- _DATA FOR THIS EXERCISE_
---------------
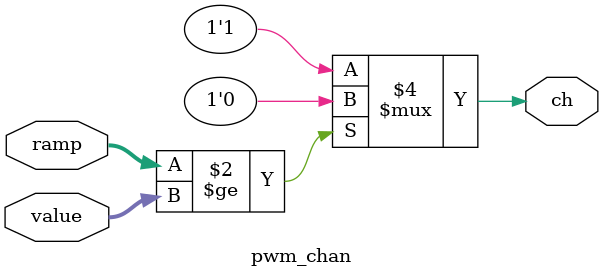
<source format=v>

module pwm_chan (input [7:0] value, input [7:0] ramp, output reg ch);
    always @(*)
    begin
/*
                if (value == 8'b00000000)
            ch <= 0; // Edge case: 0% PWM
        else if (value == 8'b11111111)
            ch <= 1; // Edge case: 100% PWM
        else
            */
        begin
            if (ramp >= value)
                ch <= 0;
            else
                ch <= 1;
            
        end
    end
endmodule

</source>
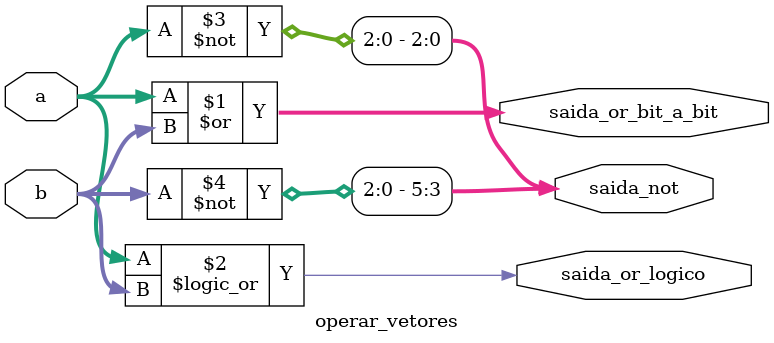
<source format=v>
module operar_vetores( 
    input [2:0] a,
    input [2:0] b,
    output [2:0] saida_or_bit_a_bit,
    output saida_or_logico,
    output [5:0] saida_not
);
	//insira seu código aqui

    assign saida_or_bit_a_bit = a | b; // bit a bit
    assign saida_or_logico = a || b; // Lógico
    assign saida_not = {~b, ~a};

endmodule
</source>
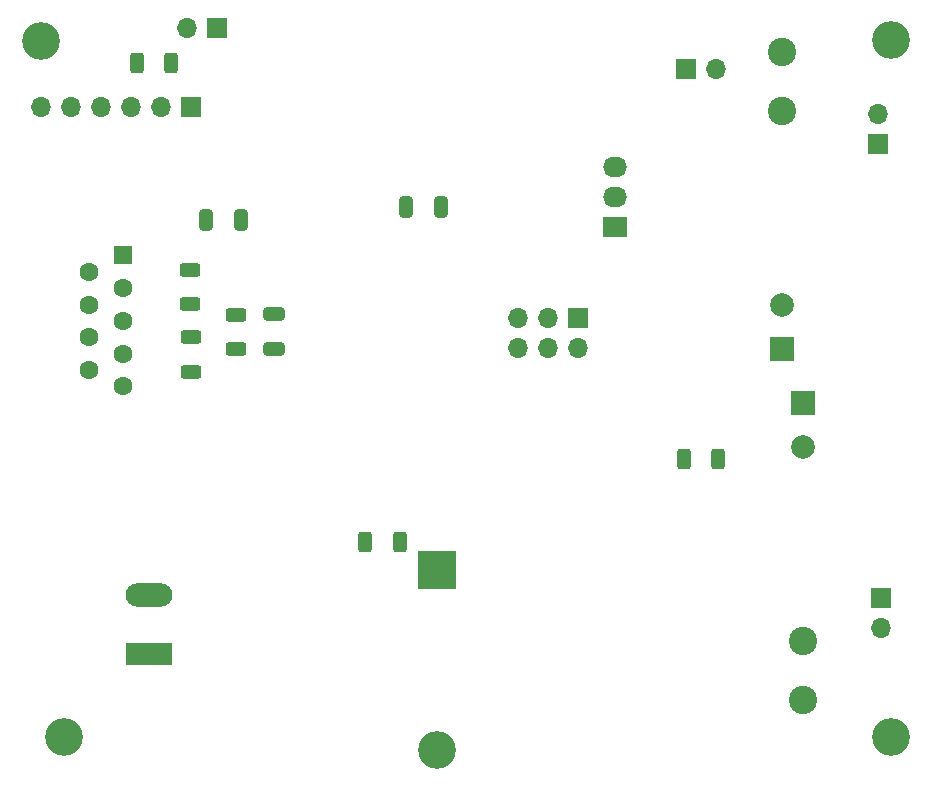
<source format=gbr>
%TF.GenerationSoftware,KiCad,Pcbnew,8.0.9*%
%TF.CreationDate,2025-04-23T13:20:28+02:00*%
%TF.ProjectId,Dijous_D_Combustible,44696a6f-7573-45f4-945f-436f6d627573,rev?*%
%TF.SameCoordinates,Original*%
%TF.FileFunction,Soldermask,Bot*%
%TF.FilePolarity,Negative*%
%FSLAX46Y46*%
G04 Gerber Fmt 4.6, Leading zero omitted, Abs format (unit mm)*
G04 Created by KiCad (PCBNEW 8.0.9) date 2025-04-23 13:20:28*
%MOMM*%
%LPD*%
G01*
G04 APERTURE LIST*
G04 Aperture macros list*
%AMRoundRect*
0 Rectangle with rounded corners*
0 $1 Rounding radius*
0 $2 $3 $4 $5 $6 $7 $8 $9 X,Y pos of 4 corners*
0 Add a 4 corners polygon primitive as box body*
4,1,4,$2,$3,$4,$5,$6,$7,$8,$9,$2,$3,0*
0 Add four circle primitives for the rounded corners*
1,1,$1+$1,$2,$3*
1,1,$1+$1,$4,$5*
1,1,$1+$1,$6,$7*
1,1,$1+$1,$8,$9*
0 Add four rect primitives between the rounded corners*
20,1,$1+$1,$2,$3,$4,$5,0*
20,1,$1+$1,$4,$5,$6,$7,0*
20,1,$1+$1,$6,$7,$8,$9,0*
20,1,$1+$1,$8,$9,$2,$3,0*%
G04 Aperture macros list end*
%ADD10R,3.200000X3.200000*%
%ADD11O,3.200000X3.200000*%
%ADD12C,3.200000*%
%ADD13R,1.700000X1.700000*%
%ADD14O,1.700000X1.700000*%
%ADD15R,2.030000X1.730000*%
%ADD16O,2.030000X1.730000*%
%ADD17C,2.400000*%
%ADD18R,2.000000X2.000000*%
%ADD19C,2.000000*%
%ADD20R,1.600000X1.600000*%
%ADD21C,1.600000*%
%ADD22R,3.960000X1.980000*%
%ADD23O,3.960000X1.980000*%
%ADD24RoundRect,0.250000X0.312500X0.625000X-0.312500X0.625000X-0.312500X-0.625000X0.312500X-0.625000X0*%
%ADD25RoundRect,0.250000X0.625000X-0.312500X0.625000X0.312500X-0.625000X0.312500X-0.625000X-0.312500X0*%
%ADD26RoundRect,0.250000X-0.325000X-0.650000X0.325000X-0.650000X0.325000X0.650000X-0.325000X0.650000X0*%
%ADD27RoundRect,0.250000X-0.650000X0.325000X-0.650000X-0.325000X0.650000X-0.325000X0.650000X0.325000X0*%
%ADD28RoundRect,0.250000X0.325000X0.650000X-0.325000X0.650000X-0.325000X-0.650000X0.325000X-0.650000X0*%
%ADD29RoundRect,0.250000X-0.625000X0.312500X-0.625000X-0.312500X0.625000X-0.312500X0.625000X0.312500X0*%
G04 APERTURE END LIST*
D10*
%TO.C,D2*%
X165608000Y-119888000D03*
D11*
X165608000Y-135128000D03*
%TD*%
D12*
%TO.C,REF\u002A\u002A*%
X132080000Y-75057000D03*
%TD*%
D13*
%TO.C,J6*%
X202946000Y-83820000D03*
D14*
X202946000Y-81280000D03*
%TD*%
D12*
%TO.C,REF\u002A\u002A*%
X134000000Y-134000000D03*
%TD*%
%TO.C,REF\u002A\u002A*%
X204000000Y-134000000D03*
%TD*%
D13*
%TO.C,J8*%
X144780000Y-80645000D03*
D14*
X142240000Y-80645000D03*
X139700000Y-80645000D03*
X137160000Y-80645000D03*
X134620000Y-80645000D03*
X132080000Y-80645000D03*
%TD*%
D15*
%TO.C,JP1*%
X180705000Y-90805000D03*
D16*
X180705000Y-88265000D03*
X180705000Y-85725000D03*
%TD*%
D17*
%TO.C,K2*%
X194818000Y-81026000D03*
X194818000Y-75986000D03*
D18*
X194818000Y-101186000D03*
D19*
X194818000Y-97406000D03*
%TD*%
D13*
%TO.C,J7*%
X186685000Y-77470000D03*
D14*
X189225000Y-77470000D03*
%TD*%
D13*
%TO.C,J2*%
X147000000Y-74000000D03*
D14*
X144460000Y-74000000D03*
%TD*%
D13*
%TO.C,J5*%
X203200000Y-122192000D03*
D14*
X203200000Y-124732000D03*
%TD*%
D13*
%TO.C,J3*%
X177546000Y-98552000D03*
D14*
X177546000Y-101092000D03*
X175006000Y-98552000D03*
X175006000Y-101092000D03*
X172466000Y-98552000D03*
X172466000Y-101092000D03*
%TD*%
D12*
%TO.C,REF\u002A\u002A*%
X204000000Y-75000000D03*
%TD*%
D17*
%TO.C,K1*%
X196596000Y-125854000D03*
X196596000Y-130894000D03*
D18*
X196596000Y-105694000D03*
D19*
X196596000Y-109474000D03*
%TD*%
D20*
%TO.C,J4*%
X139000000Y-93230000D03*
D21*
X139000000Y-96000000D03*
X139000000Y-98770000D03*
X139000000Y-101540000D03*
X139000000Y-104310000D03*
X136160000Y-94615000D03*
X136160000Y-97385000D03*
X136160000Y-100155000D03*
X136160000Y-102925000D03*
%TD*%
D22*
%TO.C,J1*%
X141224000Y-126971000D03*
D23*
X141224000Y-121971000D03*
%TD*%
D24*
%TO.C,R8*%
X143111500Y-76911000D03*
X140186500Y-76911000D03*
%TD*%
D25*
%TO.C,R1*%
X148590000Y-101157500D03*
X148590000Y-98232500D03*
%TD*%
D24*
%TO.C,R4*%
X189422500Y-110490000D03*
X186497500Y-110490000D03*
%TD*%
D26*
%TO.C,C4*%
X146025000Y-90250000D03*
X148975000Y-90250000D03*
%TD*%
D27*
%TO.C,C1*%
X151765000Y-98220000D03*
X151765000Y-101170000D03*
%TD*%
D24*
%TO.C,R5*%
X162462500Y-117500000D03*
X159537500Y-117500000D03*
%TD*%
D28*
%TO.C,C9*%
X165940000Y-89154000D03*
X162990000Y-89154000D03*
%TD*%
D29*
%TO.C,R2*%
X144780000Y-100137500D03*
X144780000Y-103062500D03*
%TD*%
%TO.C,R3*%
X144653000Y-94422500D03*
X144653000Y-97347500D03*
%TD*%
M02*

</source>
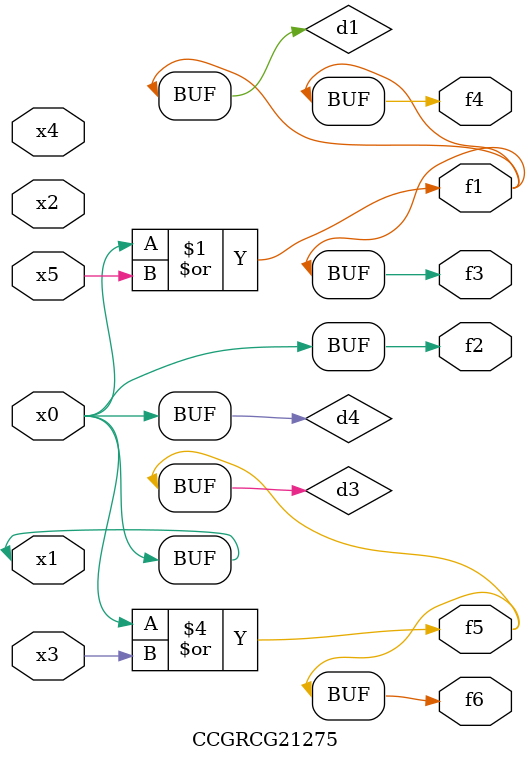
<source format=v>
module CCGRCG21275(
	input x0, x1, x2, x3, x4, x5,
	output f1, f2, f3, f4, f5, f6
);

	wire d1, d2, d3, d4;

	or (d1, x0, x5);
	xnor (d2, x1, x4);
	or (d3, x0, x3);
	buf (d4, x0, x1);
	assign f1 = d1;
	assign f2 = d4;
	assign f3 = d1;
	assign f4 = d1;
	assign f5 = d3;
	assign f6 = d3;
endmodule

</source>
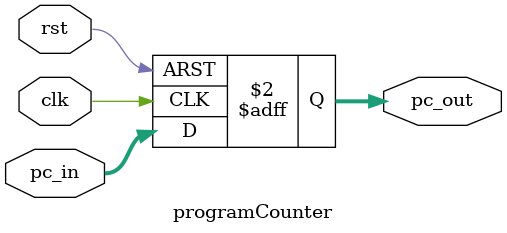
<source format=v>
`timescale 1ns/1ps
module programCounter(
    input clk, rst,
    input [31:0] pc_in,
    output reg [31:0] pc_out
);
    always @(posedge clk or posedge rst) begin
        if (rst)
            pc_out <= 0;
        else
            pc_out <= pc_in;
        //$display("PC updated to 0x%08h at time %t", rst ? 0 : pc_in, $time);
    end
endmodule

</source>
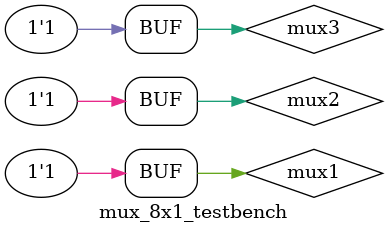
<source format=v>
`define DELAY 20
module mux_8x1_testbench(); 
reg mux1, mux2, mux3;
wire  muxoutputx;

/*Here I showed that I selected 4. as true input you can try other combinations like:
my_mux resultmux(muxoutputx, 0, 0, 0, 1, mux1, mux2);
my_mux resultmux(muxoutputx, 0, 0, 1, 0, mux1, mux2);
my_mux resultmux(muxoutputx, 0, 1, 0, 0, mux1, mux2);
my_mux resultmux(muxoutputx, 1, 0, 0, 0, mux1, mux2);
*/

mux_8x1 resultmux(muxoutputx, 1, 0, 0, 0, 0, 0, 0, 0 ,mux1, mux2,mux3);



initial begin
mux1 = 1'b0; mux2 = 1'b0; mux3 = 1'b0;
#`DELAY;
mux1 = 1'b0; mux2 = 1'b0; mux3 = 1'b1;
#`DELAY;
mux1 = 1'b0; mux2 = 1'b1; mux3 = 1'b0;
#`DELAY;
mux1 = 1'b0; mux2 = 1'b1; mux3 = 1'b1;
#`DELAY;
mux1 = 1'b1; mux2 = 1'b0; mux3 = 1'b0;
#`DELAY;
mux1 = 1'b1; mux2 = 1'b0; mux3 = 1'b1;
#`DELAY;
mux1 = 1'b1; mux2 = 1'b1; mux3 = 1'b1;
end

initial begin
$monitor("time = %2d, mux1 =%1b, mux2=%1b,mux3=%1b, result=%1b", $time, mux1, mux2,mux3, muxoutputx);
end
 
endmodule
</source>
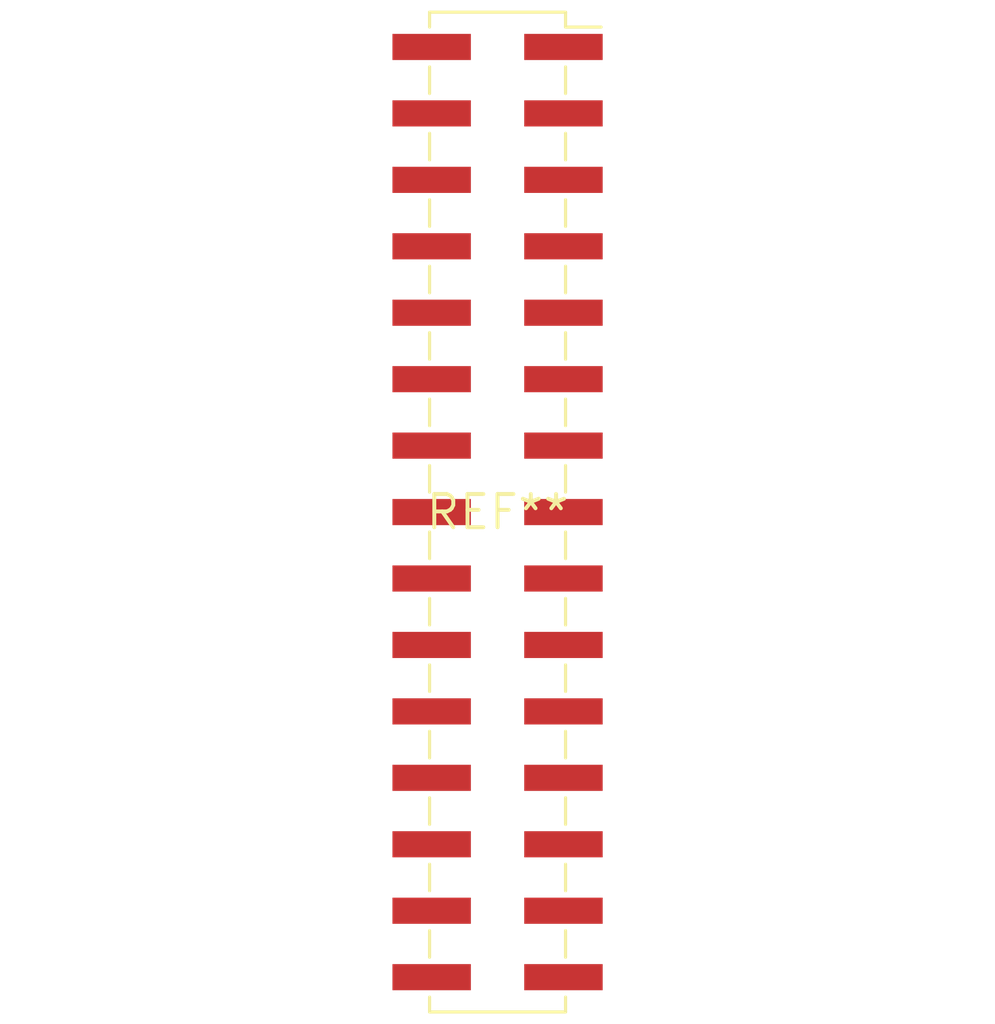
<source format=kicad_pcb>
(kicad_pcb (version 20240108) (generator pcbnew)

  (general
    (thickness 1.6)
  )

  (paper "A4")
  (layers
    (0 "F.Cu" signal)
    (31 "B.Cu" signal)
    (32 "B.Adhes" user "B.Adhesive")
    (33 "F.Adhes" user "F.Adhesive")
    (34 "B.Paste" user)
    (35 "F.Paste" user)
    (36 "B.SilkS" user "B.Silkscreen")
    (37 "F.SilkS" user "F.Silkscreen")
    (38 "B.Mask" user)
    (39 "F.Mask" user)
    (40 "Dwgs.User" user "User.Drawings")
    (41 "Cmts.User" user "User.Comments")
    (42 "Eco1.User" user "User.Eco1")
    (43 "Eco2.User" user "User.Eco2")
    (44 "Edge.Cuts" user)
    (45 "Margin" user)
    (46 "B.CrtYd" user "B.Courtyard")
    (47 "F.CrtYd" user "F.Courtyard")
    (48 "B.Fab" user)
    (49 "F.Fab" user)
    (50 "User.1" user)
    (51 "User.2" user)
    (52 "User.3" user)
    (53 "User.4" user)
    (54 "User.5" user)
    (55 "User.6" user)
    (56 "User.7" user)
    (57 "User.8" user)
    (58 "User.9" user)
  )

  (setup
    (pad_to_mask_clearance 0)
    (pcbplotparams
      (layerselection 0x00010fc_ffffffff)
      (plot_on_all_layers_selection 0x0000000_00000000)
      (disableapertmacros false)
      (usegerberextensions false)
      (usegerberattributes false)
      (usegerberadvancedattributes false)
      (creategerberjobfile false)
      (dashed_line_dash_ratio 12.000000)
      (dashed_line_gap_ratio 3.000000)
      (svgprecision 4)
      (plotframeref false)
      (viasonmask false)
      (mode 1)
      (useauxorigin false)
      (hpglpennumber 1)
      (hpglpenspeed 20)
      (hpglpendiameter 15.000000)
      (dxfpolygonmode false)
      (dxfimperialunits false)
      (dxfusepcbnewfont false)
      (psnegative false)
      (psa4output false)
      (plotreference false)
      (plotvalue false)
      (plotinvisibletext false)
      (sketchpadsonfab false)
      (subtractmaskfromsilk false)
      (outputformat 1)
      (mirror false)
      (drillshape 1)
      (scaleselection 1)
      (outputdirectory "")
    )
  )

  (net 0 "")

  (footprint "PinSocket_2x15_P2.54mm_Vertical_SMD" (layer "F.Cu") (at 0 0))

)

</source>
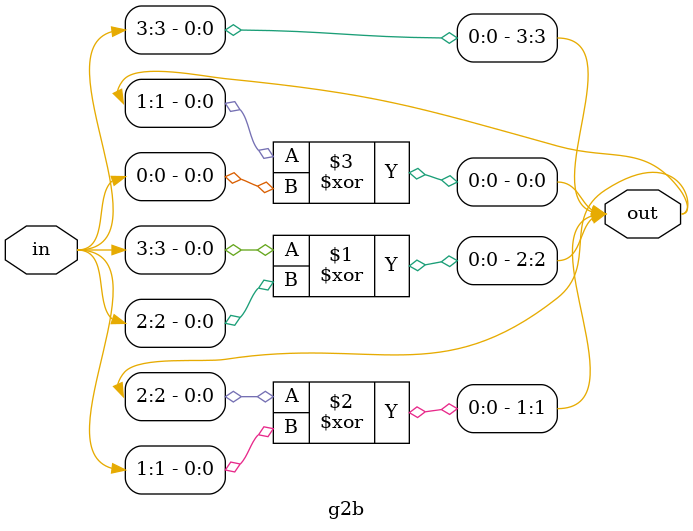
<source format=v>
module g2b(input [3:0]in,output [3:0]out);
  assign out[3] = in[3];
  assign out[2] = out[3] ^ in[2];
  assign out[1] = out[2] ^ in[1];
  assign out[0] = out[1] ^ in[0];
endmodule

</source>
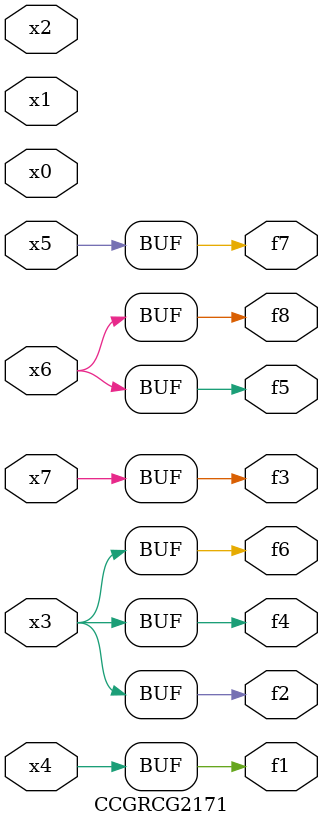
<source format=v>
module CCGRCG2171(
	input x0, x1, x2, x3, x4, x5, x6, x7,
	output f1, f2, f3, f4, f5, f6, f7, f8
);
	assign f1 = x4;
	assign f2 = x3;
	assign f3 = x7;
	assign f4 = x3;
	assign f5 = x6;
	assign f6 = x3;
	assign f7 = x5;
	assign f8 = x6;
endmodule

</source>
---------------
- _WHAT IS REQUIRED_
Wherever the word "Adhes" appears in a line of the data above, copy that line.

- _FINISHED EXERCISE_
    (32 "B.Adhes" user "B.Adhesive")
    (33 "F.Adhes" user "F.Adhesive")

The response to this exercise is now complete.